Studio album by Bob Rivers & Twisted Radio
- Released: November 2, 1993
- Recorded: Bob's Garage Inc, North Bend WA, KISW Radio Seattle WA, 1993
- Genres: Christmas, Comedy
- Length: 40:34
- Label: Atlantic

Bob Rivers & Twisted Radio chronology
| Twisted Christmas (1987) | I Am Santa Claus (1993) | More Twisted Christmas (1997) |

= I Am Santa Claus =

I Am Santa Claus is the second Christmas album by Bob Rivers & Twisted Radio. It was released in November 1993 by Atlantic Records (WEA 82548), five years after Twisted Christmas, and four years before More Twisted Christmas.

==Track listing==
1. "There's Another Santa Claus" - 2:01
  - (parody of "Here Comes Santa Claus," performed by a Gene Autry impersonator)
2. "Walkin' 'Round in Women's Underwear" - 1:55
  - (parody of "Winter Wonderland" about cross-dressing) performed by a-capella group Fifth Inversion
3. "I Am Santa Claus" - 3:22
  - (sung to tune of "Iron Man" by Black Sabbath, except the last ten notes on the prominent guitar riff are replaced with five notes from Jingle Bells.)
  - A music video was made for the title track, in which Rivers, playing a father of two, inexplicably transforms into a heavy-metal Santa Claus riding in a reindeer-pulled limousine on Christmas Eve.

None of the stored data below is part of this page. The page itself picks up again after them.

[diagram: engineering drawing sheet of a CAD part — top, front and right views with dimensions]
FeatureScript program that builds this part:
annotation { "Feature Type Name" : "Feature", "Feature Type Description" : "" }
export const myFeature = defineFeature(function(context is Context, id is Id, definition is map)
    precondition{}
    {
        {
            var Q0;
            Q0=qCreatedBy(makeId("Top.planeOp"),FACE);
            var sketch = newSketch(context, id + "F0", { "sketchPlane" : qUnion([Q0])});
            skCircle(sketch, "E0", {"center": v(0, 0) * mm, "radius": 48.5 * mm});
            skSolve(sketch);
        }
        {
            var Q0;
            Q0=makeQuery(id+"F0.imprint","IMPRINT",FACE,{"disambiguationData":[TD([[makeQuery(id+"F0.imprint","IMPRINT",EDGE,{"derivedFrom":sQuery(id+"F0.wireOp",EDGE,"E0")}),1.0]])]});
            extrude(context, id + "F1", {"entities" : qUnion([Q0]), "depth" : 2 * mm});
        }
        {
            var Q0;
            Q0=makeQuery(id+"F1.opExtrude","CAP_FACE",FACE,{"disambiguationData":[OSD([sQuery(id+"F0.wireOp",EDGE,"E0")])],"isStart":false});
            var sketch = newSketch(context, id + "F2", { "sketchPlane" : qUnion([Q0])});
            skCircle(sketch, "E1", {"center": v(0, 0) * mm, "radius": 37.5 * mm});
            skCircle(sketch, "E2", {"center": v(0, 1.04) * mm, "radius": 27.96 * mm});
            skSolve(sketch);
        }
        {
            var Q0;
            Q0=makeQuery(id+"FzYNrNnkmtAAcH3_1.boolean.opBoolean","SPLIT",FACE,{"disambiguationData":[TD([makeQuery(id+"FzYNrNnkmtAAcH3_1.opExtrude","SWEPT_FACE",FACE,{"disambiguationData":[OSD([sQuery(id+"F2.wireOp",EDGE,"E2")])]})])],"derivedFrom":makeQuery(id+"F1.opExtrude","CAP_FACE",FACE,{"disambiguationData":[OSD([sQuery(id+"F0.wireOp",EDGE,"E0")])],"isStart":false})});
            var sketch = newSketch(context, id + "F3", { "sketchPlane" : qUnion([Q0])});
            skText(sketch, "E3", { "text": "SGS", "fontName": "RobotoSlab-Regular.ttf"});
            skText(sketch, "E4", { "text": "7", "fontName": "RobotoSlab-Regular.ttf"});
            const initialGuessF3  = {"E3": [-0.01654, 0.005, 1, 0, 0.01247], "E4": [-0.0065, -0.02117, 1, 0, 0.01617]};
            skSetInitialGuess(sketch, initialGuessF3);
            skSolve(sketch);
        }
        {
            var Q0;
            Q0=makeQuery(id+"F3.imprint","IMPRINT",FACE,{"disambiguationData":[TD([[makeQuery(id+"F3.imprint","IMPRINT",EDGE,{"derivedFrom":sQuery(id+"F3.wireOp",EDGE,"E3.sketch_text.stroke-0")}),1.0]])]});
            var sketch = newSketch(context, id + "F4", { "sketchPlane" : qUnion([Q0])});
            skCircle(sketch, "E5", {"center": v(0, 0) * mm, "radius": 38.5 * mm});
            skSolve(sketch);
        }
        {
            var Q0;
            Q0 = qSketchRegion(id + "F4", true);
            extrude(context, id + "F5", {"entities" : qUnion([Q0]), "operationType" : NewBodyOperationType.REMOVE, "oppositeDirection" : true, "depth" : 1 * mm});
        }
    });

In a meta-cameo, Ozzy Osbourne, in a black-and-white universe watching the video on a television, angrily turns the TV off, transforming metal-Santa (in the middle of a concert) back into Rivers.
4. "Manger 6" - 0:44
  - (parody of Motel 6 ads, narrated by a Tom Bodett impersonator)
5. "O Little Town of Bethlehem" - 2:09
  - (sung to the tune of "The House of the Rising Sun" as performed by The Animals)
6. "I Came Upon a Roadkill Deer" - 3:01
  - (parody of "It Came Upon the Midnight Clear")
7. "Teddy the Red-Nosed Senator" - 1:25
  - (parody of "Rudolph the Red-Nosed Reindeer" as performed by Burl Ives; about US Senator Ted Kennedy and his drinking, see Chappaquiddick incident)
8. "Grahbe Yahbalz" - 1:08
  - (parody of "Deck the Halls"; the name is pseudo-Yiddish for censorship purposes, song describes a gesture frequently used by Michael Jackson)
9. "A Letter to Santa" - 2:41
  - (spoken-word piece in which Vito Corleone from The Godfather writes a letter to Santa Claus)
10. "Jingle Hells Bells" - 2:38
  - (uses riffs of "Highway to Hell" and "T.N.T."; sung to the tune of "My Favorite Things", performed in the style of Bon Scott-era AC/DC)
11. "The Kids" - 2:18
  - spoken by Bob Rivers
12. "The Magical Kingdom of Claus" - 5:53
  - (mini-musical parody of The Wizard of Oz, in which the Emerald City/North Pole is replaced with a commercialized shopping mall-type environment, briefly parodies the song "If I Only Had a Brain")
13. "The 'What's It to Ya' Chorus - 2:37
  - (parody of Handel's "The Hallelujah Chorus" from The Messiah, with the chorus insisting to the listener to mind one's own business)
14. "Didn't I Get This Last Year?" - 3:22
  - (parody of "Do You Hear What I Hear" about repeatedly getting unpleasant gifts, if not the same ones, each year.)
15. "The Under the Tree World of Jacques Cousteau" - 3:02
  - (spoken word piece, narrated by a Cousteau impersonator)
16. "O Christmas Tree" - 2:33
  - Instrumental set to the sounds of chainsaws.

==Critical reaction==
J. D. Considine wrote in the Baltimore Sun that "Rivers' idea of 'funny' generally seems the work of a guy who's read too many issues of Mad magazine, but there are some good bits here." Helen Bryant of The Dallas Morning News wrote "Irving Berlin, it's not" while the Pittsburgh Post-Gazette called the album "this year's hip offering."

==Chart performance==
By late December 2003, the album had already sold more than 100,000 copies. I Am Santa Claus entered the Billboard Top Albums chart at #180 before peaking at #106.